A "proof of concept" feasibility study last year was successful and arrived at a cost estimate of between 1.2 billion and 4.5 billion euros, according to three variants of the project for 2 billion cubic meters per year (bcm/y), 5 bcm/y, and 8 bcm/y. Specific feasibility studies with a view to implementation have yet to be completed, and support for them was one of the motives of the four-way protocol.
One currently preferred form of the AGRI project calls for the construction of a 300-kilometer pipeline from Georgia's Black Sea coast to its border with Azerbaijan. Most notably, it calls for the off-take of supply from the Nabucco pipeline planned to carry Caspian Sea basin gas to Europe. This would also decrease the cost of construction of the Nabucco pipeline through Turkey.
Although a Trans-Caspian Gas Pipeline (TCGP) is the most cost-effective way of transiting Turkmenistan's gas into the EU's Southern Gas Corridor, it is not the only way. There are also liquefaction, compression, and gas-to-liquids, and in the specific case of Turkmenistan-Azerbaijan cooperation the interconnection of already existing rigs in their respective Caspian Sea offshore sectors is not impossible even in the absence of a settlement of their territorial differences.
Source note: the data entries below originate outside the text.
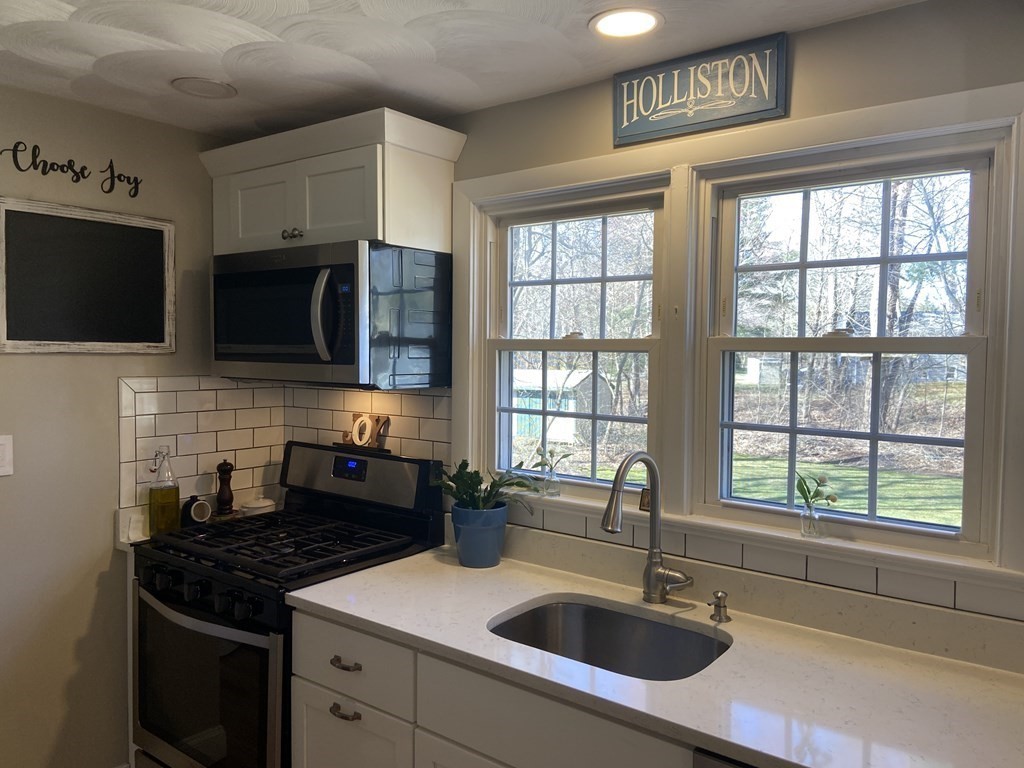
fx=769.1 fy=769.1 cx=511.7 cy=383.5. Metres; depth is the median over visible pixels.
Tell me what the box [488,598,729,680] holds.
sink
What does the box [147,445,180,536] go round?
oil bottle
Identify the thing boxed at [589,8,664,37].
recessed light
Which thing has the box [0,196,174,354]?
chalkboard
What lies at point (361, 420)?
decorative sign
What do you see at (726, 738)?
countertop
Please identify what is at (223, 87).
ceiling speaker
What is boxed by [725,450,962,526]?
lawn
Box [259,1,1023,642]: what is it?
window wall
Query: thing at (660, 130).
wall sign
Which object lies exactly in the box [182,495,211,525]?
jar
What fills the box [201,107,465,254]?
upper cabinet
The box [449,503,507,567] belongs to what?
plant pot
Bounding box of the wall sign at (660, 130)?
[612,31,786,147]
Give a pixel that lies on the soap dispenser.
(719, 616)
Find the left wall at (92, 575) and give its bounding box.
[0,83,243,767]
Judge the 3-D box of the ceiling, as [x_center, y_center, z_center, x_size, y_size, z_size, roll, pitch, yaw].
[-0.259,-0.853,0.403,4.840,0.100,3.784,2,3,37]
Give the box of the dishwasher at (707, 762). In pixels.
[692,747,756,767]
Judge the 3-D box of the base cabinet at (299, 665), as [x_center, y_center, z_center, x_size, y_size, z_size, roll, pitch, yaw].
[0.244,1.056,1.845,1.656,0.875,0.651,2,3,37]
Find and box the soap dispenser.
[707,591,730,622]
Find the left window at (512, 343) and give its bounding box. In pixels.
[468,173,671,502]
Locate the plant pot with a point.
(463, 541)
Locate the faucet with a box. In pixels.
[602,451,693,604]
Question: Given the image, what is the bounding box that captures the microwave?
[212,240,450,389]
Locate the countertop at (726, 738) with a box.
[288,534,1023,767]
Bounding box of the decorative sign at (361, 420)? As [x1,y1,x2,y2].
[340,412,391,451]
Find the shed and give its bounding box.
[510,366,613,445]
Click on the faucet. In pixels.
(651, 556)
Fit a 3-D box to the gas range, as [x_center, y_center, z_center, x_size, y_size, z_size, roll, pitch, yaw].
[-0.744,0.838,2.524,0.760,1.189,0.730,2,3,37]
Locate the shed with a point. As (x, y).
(573, 407)
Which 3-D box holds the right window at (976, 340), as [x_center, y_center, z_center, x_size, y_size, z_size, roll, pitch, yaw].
[0.818,-0.083,1.914,0.688,0.909,0.112,2,3,37]
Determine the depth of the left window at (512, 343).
2.38 m
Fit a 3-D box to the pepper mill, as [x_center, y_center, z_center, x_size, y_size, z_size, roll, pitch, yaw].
[-1.082,0.398,2.898,0.066,0.221,0.066,2,3,37]
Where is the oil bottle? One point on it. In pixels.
(157, 517)
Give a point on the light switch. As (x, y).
(3, 442)
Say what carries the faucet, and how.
on the countertop at (726, 738)
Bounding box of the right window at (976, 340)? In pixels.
[694,127,1015,559]
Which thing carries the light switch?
attached to the left wall at (92, 575)
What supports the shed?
on the ground
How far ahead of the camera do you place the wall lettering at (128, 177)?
2.48 m
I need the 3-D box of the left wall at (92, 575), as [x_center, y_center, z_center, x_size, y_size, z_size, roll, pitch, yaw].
[-2.043,0.285,1.798,0.146,2.365,3.545,2,3,37]
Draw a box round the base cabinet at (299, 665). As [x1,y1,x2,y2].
[287,605,705,767]
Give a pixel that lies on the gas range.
(189, 571)
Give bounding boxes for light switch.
[0,434,13,476]
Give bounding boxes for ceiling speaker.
[171,76,236,98]
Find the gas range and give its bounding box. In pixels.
[128,440,445,767]
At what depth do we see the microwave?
2.40 m
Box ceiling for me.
[0,0,924,137]
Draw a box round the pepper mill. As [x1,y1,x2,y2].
[215,460,234,515]
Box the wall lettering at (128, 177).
[0,139,141,199]
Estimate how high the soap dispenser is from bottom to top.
0.068 m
Indeed, it is significant here that Azerbaijan is not mentioned as a potential supplier, having last year concluded an LNG agreement with Ukraine for 5 bcm/y, later doubling to 10 bcm/y, as Ukraine plans construction of its first LNG terminal on the Black Sea. (See Azerbaijan diversifies energy export partners, Asia Times Online, November 5, 2010.) This is only one aspect of increasing energy cooperation between the two countries.
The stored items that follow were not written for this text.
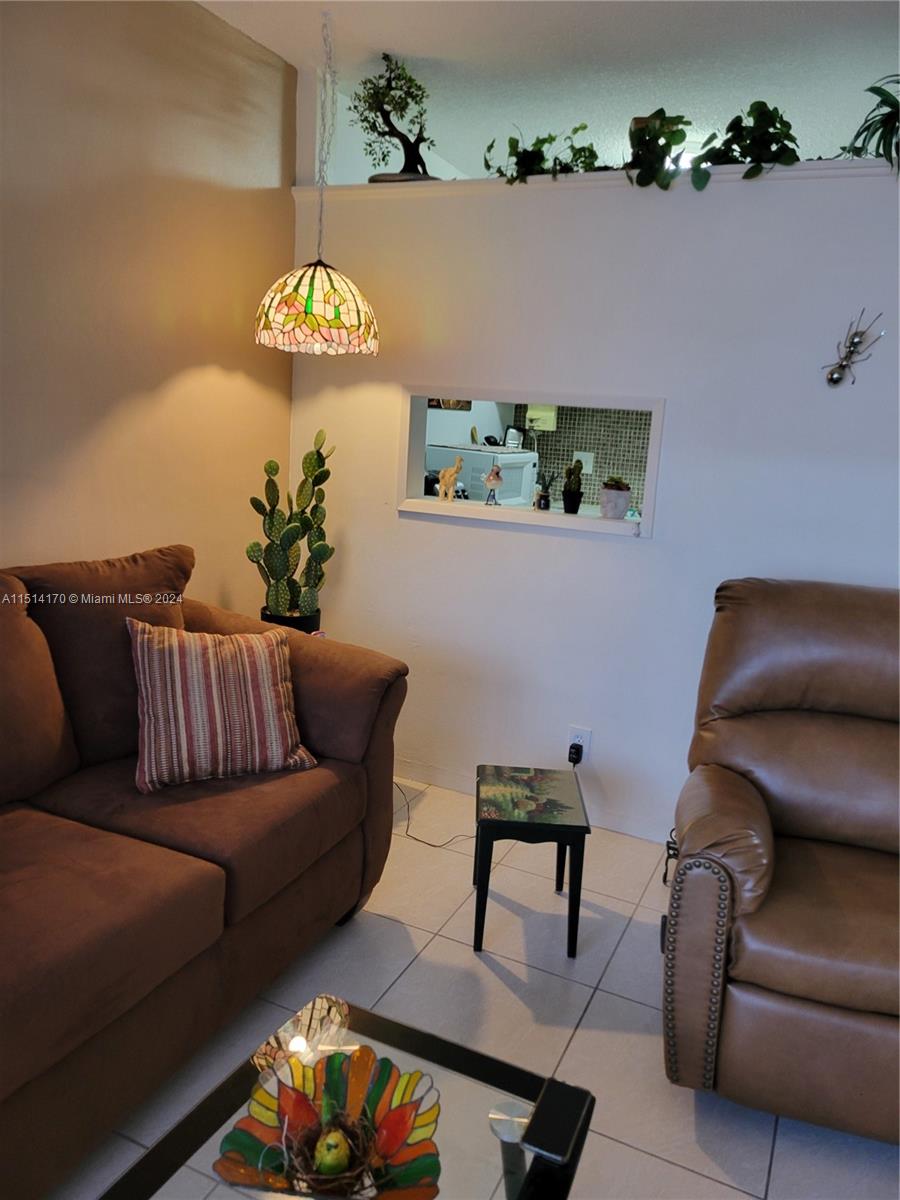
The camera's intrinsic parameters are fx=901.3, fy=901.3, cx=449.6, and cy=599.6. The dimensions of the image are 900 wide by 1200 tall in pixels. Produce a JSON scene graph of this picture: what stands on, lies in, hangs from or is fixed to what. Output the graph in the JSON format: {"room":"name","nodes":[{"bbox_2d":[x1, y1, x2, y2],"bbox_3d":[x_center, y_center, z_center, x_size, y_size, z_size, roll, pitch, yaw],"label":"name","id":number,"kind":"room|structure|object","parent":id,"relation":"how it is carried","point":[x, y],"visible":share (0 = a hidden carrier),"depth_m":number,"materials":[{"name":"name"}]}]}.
{"room":"living room","nodes":[
{"label":"living room","id":0,"kind":"room"},
{"bbox_2d":[0,0,298,605],"bbox_3d":[-1.656,-0.291,1.518,0.137,2.649,4.828,9,13,24],"label":"left wall","id":1,"kind":"structure","parent":0,"point":[157,379],"depth_m":2.74,"materials":[{"name":"beige paint"}]},
{"bbox_2d":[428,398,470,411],"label":"picture","id":2,"kind":"object","parent":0,"point":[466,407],"visible":0.22,"depth_m":5.35},
{"bbox_2d":[56,775,899,1199],"bbox_3d":[0.542,1.128,1.995,4.647,0.099,7.006,9,13,24],"label":"floor","id":3,"kind":"structure","parent":0,"point":[431,946],"depth_m":2.24,"materials":[{"name":"tile"}]},
{"bbox_2d":[0,549,411,1199],"bbox_3d":[-1.014,0.503,1.866,1.022,0.985,2.234,9,13,24],"label":"sofa","id":4,"kind":"object","parent":3,"relation":"on","point":[332,744],"visible":0.98,"depth_m":2.02,"materials":[{"name":"brown fabric"}]},
{"bbox_2d":[127,618,317,792],"bbox_3d":[-0.587,0.252,2.309,0.469,0.380,0.273,-2,13,-25],"label":"striped pillow","id":5,"kind":"object","parent":4,"relation":"on","point":[166,656],"visible":0.99,"depth_m":2.23,"materials":[{"name":"fabric"}]},
{"bbox_2d":[260,606,320,634],"bbox_3d":[-0.582,0.139,3.274,0.219,0.205,0.218,9,13,24],"label":"plant pot","id":6,"kind":"object","parent":3,"relation":"on","point":[285,621],"visible":0.25,"depth_m":3.18,"materials":[{"name":"black plastic"}]},
{"bbox_2d":[245,428,334,623],"bbox_3d":[-0.552,-0.234,3.216,0.309,0.707,0.284,9,13,24],"label":"cactus","id":7,"kind":"object","parent":6,"relation":"in","point":[292,540],"visible":0.94,"depth_m":3.19,"materials":[{"name":"green plant"}]},
{"bbox_2d":[92,992,596,1199],"bbox_3d":[-0.194,1.005,1.124,0.577,0.396,0.936,9,13,24],"label":"coffee table","id":8,"kind":"object","parent":3,"relation":"on","point":[485,1062],"visible":0.72,"depth_m":1.33,"materials":[{"name":"clear glass"}]},
{"bbox_2d":[212,1044,442,1199],"bbox_3d":[-0.154,0.736,1.253,0.300,0.092,0.296,4,12,4],"label":"decorative bowl","id":9,"kind":"object","parent":8,"relation":"on","point":[342,1090],"visible":0.89,"depth_m":1.26,"materials":[{"name":"multicoloured glass"}]},
{"bbox_2d":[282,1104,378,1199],"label":"nest","id":10,"kind":"object","parent":9,"relation":"in","point":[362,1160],"visible":0.72,"depth_m":1.21,"materials":[{"name":"brown wicker"}]},
{"bbox_2d":[312,1126,352,1176],"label":"bird figurine","id":11,"kind":"object","parent":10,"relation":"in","point":[330,1158],"visible":0.99,"depth_m":1.21,"materials":[{"name":"green"}]},
{"bbox_2d":[521,1076,591,1164],"bbox_3d":[0.156,0.762,1.326,0.068,0.013,0.141,9,13,24],"label":"smartphone","id":12,"kind":"object","parent":8,"relation":"on","point":[542,1110],"visible":0.99,"depth_m":1.31,"materials":[{"name":"black"}]},
{"bbox_2d":[392,779,473,849],"bbox_3d":[-0.091,0.707,3.156,0.506,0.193,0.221,9,13,24],"label":"power cord","id":13,"kind":"object","parent":3,"relation":"on","point":[419,840],"visible":0.52,"depth_m":3.11,"materials":[{"name":"black plastic"}]},
{"bbox_2d":[471,766,590,957],"bbox_3d":[0.213,0.731,2.581,0.310,0.388,0.377,4,12,2],"label":"side table","id":14,"kind":"object","parent":3,"relation":"on","point":[550,825],"visible":0.99,"depth_m":2.43,"materials":[{"name":"black wood"}]},
{"bbox_2d":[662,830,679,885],"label":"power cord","id":15,"kind":"object","parent":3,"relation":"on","point":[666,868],"visible":0.2,"depth_m":2.88,"materials":[{"name":"black plastic"}]},
{"bbox_2d":[663,576,899,1142],"bbox_3d":[1.009,0.534,2.135,0.967,1.035,1.049,9,13,24],"label":"recliner","id":16,"kind":"object","parent":3,"relation":"on","point":[817,878],"visible":1,"depth_m":1.94,"materials":[{"name":"brown leather"}]},
{"bbox_2d":[425,443,538,503],"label":"microwave","id":17,"kind":"object","parent":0,"point":[505,457],"visible":0.31,"depth_m":4.81,"materials":[{"name":"white"}]},
{"bbox_2d":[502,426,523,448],"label":"kettle","id":18,"kind":"object","parent":17,"relation":"on","point":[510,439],"visible":0.82,"depth_m":5.51,"materials":[{"name":"metal"}]},
{"bbox_2d":[195,0,899,181],"bbox_3d":[0.746,-1.548,1.609,4.228,0.114,7.227,9,13,24],"label":"ceiling","id":19,"kind":"structure","parent":0,"point":[283,54],"depth_m":2.98,"materials":[{"name":"white paint"}]},
{"bbox_2d":[254,4,380,357],"bbox_3d":[-0.399,-1.312,2.851,0.411,1.041,0.407,9,13,24],"label":"pendant lamp","id":20,"kind":"object","parent":19,"relation":"hanging from","point":[312,293],"visible":0.99,"depth_m":2.80,"materials":[{"name":"multicoloured glass"}]},
{"bbox_2d":[507,402,653,508],"bbox_3d":[1.271,-0.942,5.619,2.563,0.843,0.020,9,13,24],"label":"kitchen wall","id":21,"kind":"structure","parent":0,"point":[569,419],"depth_m":5.77,"materials":[{"name":"tile"}]},
{"bbox_2d":[526,404,556,431],"bbox_3d":[0.588,-1.243,5.896,0.228,0.244,0.214,9,13,24],"label":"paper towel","id":22,"kind":"object","parent":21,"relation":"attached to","point":[550,427],"visible":0.57,"depth_m":5.82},
{"bbox_2d":[572,451,593,473],"bbox_3d":[0.840,-0.872,5.725,0.136,0.134,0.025,9,13,24],"label":"outlet","id":23,"kind":"object","parent":21,"relation":"attached to","point":[589,470],"visible":0.58,"depth_m":5.72,"materials":[{"name":"white plastic"}]},
{"bbox_2d":[286,131,899,842],"bbox_3d":[1.091,-0.360,2.874,3.833,2.495,0.147,9,13,24],"label":"back wall","id":24,"kind":"structure","parent":0,"point":[656,545],"depth_m":3.05,"materials":[{"name":"white paint"}]},
{"bbox_2d":[397,382,665,541],"bbox_3d":[0.313,-0.501,3.285,1.142,0.489,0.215,9,13,24],"label":"pass-through window","id":25,"kind":"structure","parent":24,"relation":"in","point":[428,507],"depth_m":3.25,"materials":[{"name":"white paint"}]},
{"bbox_2d":[437,455,463,499],"bbox_3d":[0.001,-0.461,3.415,0.120,0.178,0.055,9,13,24],"label":"figurine","id":26,"kind":"object","parent":25,"relation":"on","point":[448,472],"visible":1,"depth_m":3.40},
{"bbox_2d":[482,464,503,507],"bbox_3d":[0.158,-0.424,3.354,0.082,0.162,0.078,-1,13,-21],"label":"figurine","id":27,"kind":"object","parent":25,"relation":"on","point":[490,480],"visible":1,"depth_m":3.33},
{"bbox_2d":[532,472,551,510],"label":"potted succulent","id":28,"kind":"object","parent":25,"relation":"on","point":[540,505],"visible":1,"depth_m":3.28,"materials":[{"name":"plant"}]},
{"bbox_2d":[561,456,583,514],"bbox_3d":[0.441,-0.414,3.242,0.085,0.203,0.082,9,13,24],"label":"cactus","id":29,"kind":"object","parent":25,"relation":"on","point":[572,497],"visible":0.99,"depth_m":3.22,"materials":[{"name":"plant"}]},
{"bbox_2d":[599,476,631,518],"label":"potted succulent","id":30,"kind":"object","parent":25,"relation":"on","point":[624,500],"visible":0.99,"depth_m":3.16,"materials":[{"name":"white ceramic"}]},
{"bbox_2d":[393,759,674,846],"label":"baseboard","id":31,"kind":"structure","parent":24,"relation":"attached to","point":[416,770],"depth_m":3.33,"materials":[{"name":"white paint"}]},
{"bbox_2d":[567,726,591,762],"bbox_3d":[0.457,0.510,3.190,0.071,0.117,0.009,9,13,24],"label":"wall outlet","id":32,"kind":"object","parent":24,"relation":"attached to","point":[584,747],"visible":0.65,"depth_m":3.18,"materials":[{"name":"white plastic"}]},
{"bbox_2d":[568,742,582,764],"bbox_3d":[0.442,0.573,3.201,0.053,0.125,0.070,9,13,24],"label":"power plug","id":33,"kind":"object","parent":32,"relation":"in","point":[577,752],"visible":0.83,"depth_m":3.17,"materials":[{"name":"black plastic"}]},
{"bbox_2d":[287,160,899,201],"bbox_3d":[1.056,-1.262,2.683,3.299,0.047,0.322,9,13,24],"label":"ledge trim","id":34,"kind":"object","parent":24,"relation":"attached to","point":[592,175],"visible":0.39,"depth_m":2.82,"materials":[{"name":"white paint"}]},
{"bbox_2d":[344,51,440,182],"bbox_3d":[-0.199,-1.693,3.191,0.383,0.466,0.277,2,12,-7],"label":"bonsai tree","id":35,"kind":"object","parent":34,"relation":"on","point":[386,112],"visible":0.92,"depth_m":3.17,"materials":[{"name":"plant"}]},
{"bbox_2d":[483,121,602,183],"bbox_3d":[0.311,-1.471,2.999,0.496,0.230,0.294,9,13,24],"label":"trailing plant","id":36,"kind":"object","parent":34,"relation":"on","point":[535,144],"visible":0.75,"depth_m":2.96,"materials":[{"name":"green plant"}]},
{"bbox_2d":[621,109,702,190],"bbox_3d":[0.661,-1.386,2.805,0.294,0.266,0.315,0,12,-18],"label":"trailing plant","id":37,"kind":"object","parent":34,"relation":"on","point":[668,139],"visible":0.87,"depth_m":2.76,"materials":[{"name":"green plant"}]},
{"bbox_2d":[696,100,799,180],"bbox_3d":[0.899,-1.368,2.709,0.331,0.271,0.329,-1,13,-23],"label":"potted plant","id":38,"kind":"object","parent":34,"relation":"on","point":[762,134],"visible":0.83,"depth_m":2.68,"materials":[{"name":"green plant"}]},
{"bbox_2d":[838,74,899,170],"bbox_3d":[1.314,-1.338,2.504,0.468,0.337,0.439,9,13,24],"label":"potted plant","id":39,"kind":"object","parent":34,"relation":"on","point":[891,112],"visible":0.85,"depth_m":2.53,"materials":[{"name":"green plant"}]},
{"bbox_2d":[824,310,884,387],"bbox_3d":[1.191,-0.747,2.683,0.171,0.227,0.054,9,13,24],"label":"wall ornament","id":40,"kind":"object","parent":24,"relation":"attached to","point":[834,379],"visible":0.99,"depth_m":2.68,"materials":[{"name":"metal"}]}
]}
As reported earlier, Azerbaijan's oil is planned soon to begin filling the Odessa-Brody Pipeline (OBP) from Ukraine's Black Sea coast to Poland, making construction of a long-planned pipeline to the Poland seacoast for international export finally feasible. The first experimental shipments of Azerbaijan's oil to Ukraine have also been successfully transited to Belarus for refinement there and planned export of products to Europe. (See Baku spreads its links, Asia Times Online, December 3, 2010.
Thus there is the chance for Turkmenistan to enter more directly into the Black Sea energy stakes, using Romania as its "springboard" (the word is Berdimuhamedow's) to Europe. The legal framework for the countries' bilateral cooperation was laid during Berdimuhamedow's earlier visit to Romania in July 2008, and it was completed when a year later Romanian President Traian Basescu went to Ashgabat, where a joint statement was signed between them emphasizing cooperation in energy and economic fields.
Romanian experts from Constanta will assist in the modernization of the Turkmenbashi Sea Port on the Turkmenistan's Caspian coast. Romania will in addition host still more students from Turkmenistan in the field of practical energy-sector training, as several Turkmenistani universities and polytechnic institutes signed bilateral cooperation agreements with Romania's University for Oil and Gas of Ploiesti.
Also known as the Petroleum Gas University of Ploiesti, this institution specializes in theoretical development and practical training and engineering in the field. Established in 1948, well known in the region and having played a key role in the development of Romania's energy resources during the Cold War era, it has since then branched out and extended relations with countries of the South Caucasus and Central Asia, training engineers in various related fields from a number of countries in the region. It is this sort of under-the-radar cooperation that proves significant in the longer term.